Collaboration Leads to Immune System Cells Discovery

A collaborate effort between researchers at the Institute of Technology and the Academic Health Center has resulted in a new way to turn genes off in human T cells, a type of white blood cell that helps the immune system fight infections.

George Karypis, associate professor, Computer Science and Engineering, was part of the team, including researchers at Center for Infectious Diseases and Microbiology Translational Research (CIDMTR), Department of Microbiology, Department of Medicine, Department of Computer Science, and Division of Biostatistics, that used a novel approach to combine molecular biology and computational analysis to identify the mRNA sequence responsible for turning off T cells.

Researchers measured the rate of mRNA decay for each of the approximately 6,000 genes in human T cells. Karypis and his colleagues at the Minnesota Supercomputing Institute then analyzed the data by using complex computer programs to identify a sequence present in mRNA that was destroyed rapidly in the cell.

Paul Bohjanen, M.D., Ph.D., co-director of the CIDMTR and principal investigator of the study and his colleagues performed molecular biology experiments to confirm that this sequence targets mRNA for destruction and was responsible for turning off genes in activated T cells.

To date, understanding the mechanisms that turn off cells has not been very well understood. Turning off genes, through a process known as mRNA decay, is important for regulating the body's immune response after fighting infection. During an infection, T cells turn on and divide to help clear the infection from the body. After the infection is cleared, the cells need to turn off so the body can return to a stable condition. If the cells do not turn off, however, they can cause damage to the body and can potentially develop into cancer cells. The discovery offers hope of finding treatments for autoimmune diseases such as lupus and rheumatoid arthritis and for improving transplant safety. It also has implications in the fight against cancer.
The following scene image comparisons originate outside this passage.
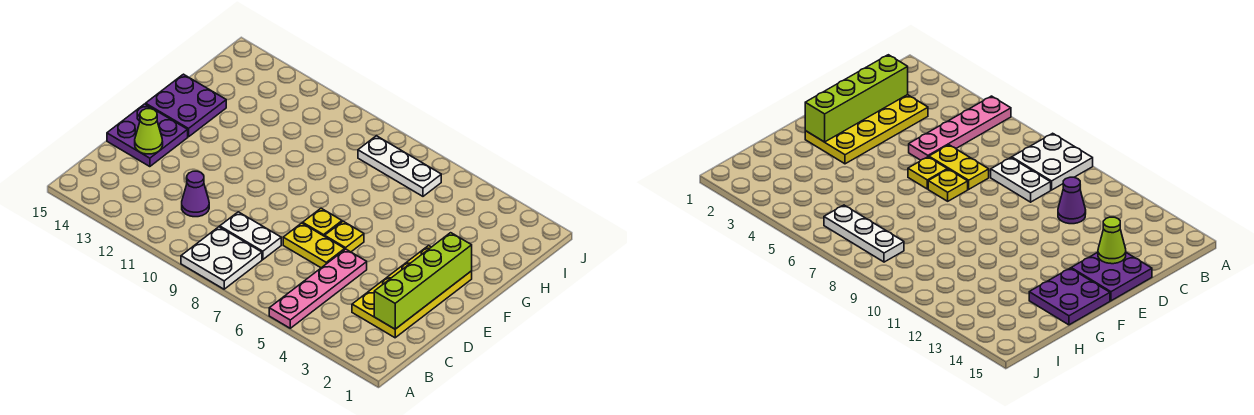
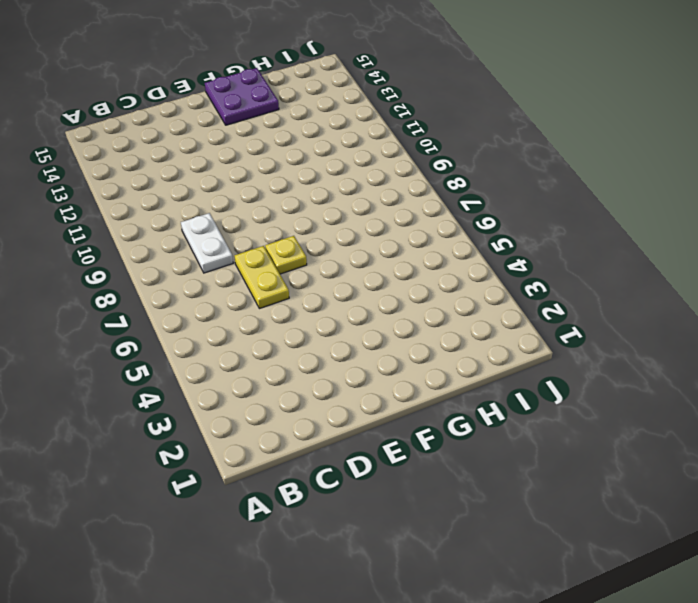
none -> pink plate A5:D5 level 1
none -> white plate A8:B9 level 1
none -> yellow plate C2:F3 level 1

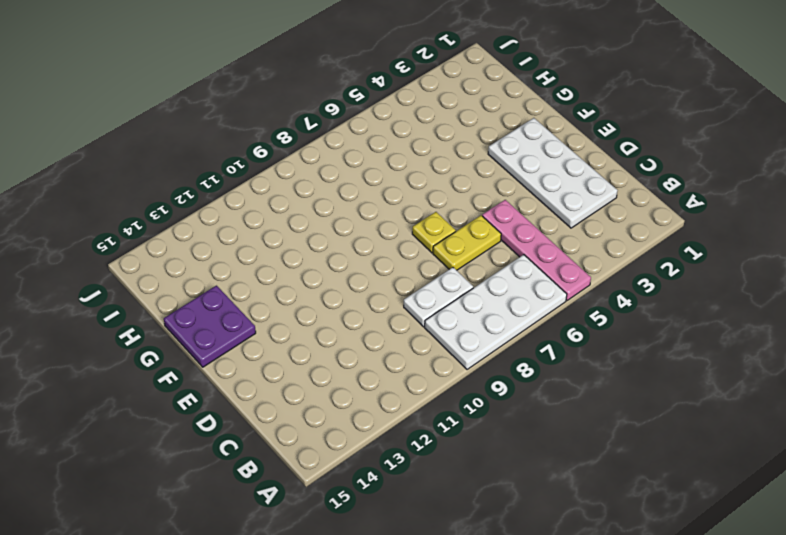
white plate A6:B9 level 1 -> white plate A8:B9 level 1
white plate C2:F3 level 1 -> yellow plate C2:F3 level 1
none -> purple cone C11 level 1
none -> purple plate D14:E15 level 1
none -> yellow plate E6 level 1

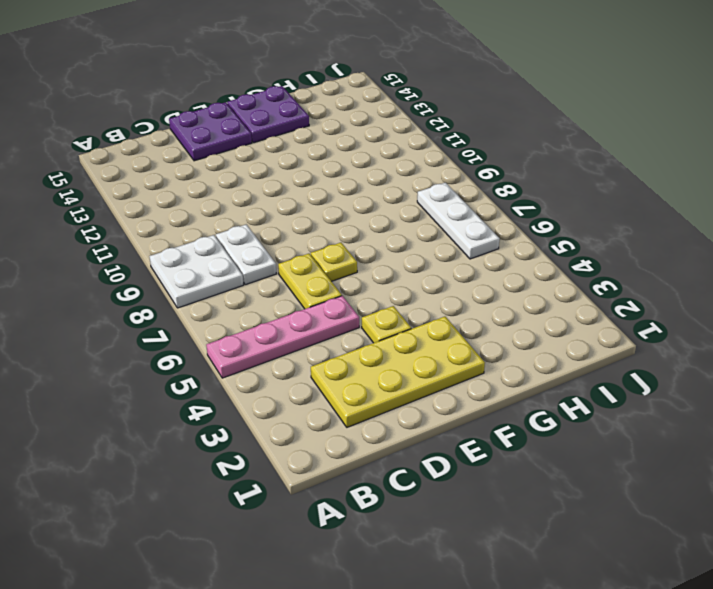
yellow plate E4 level 1 -> yellow plate E6 level 1
none -> purple cone C11 level 1
none -> lime brick C2:F2 level 2
none -> lime cone D14 level 2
"This discovery would not have been possible without the interdisciplinary collaboration between molecular biologists and computer scientists," Bohjanen said. The collaboration between Bohjanen and Karypis was facilitated by Irina Vlasova, M.D., Ph.D., research associate in Bohjanen's molecular biology laboratory, who received training in computational biology through a Minnesota Supercomputing Institute fellowship.

The research is published in the February 1 issue of Molecular Cell.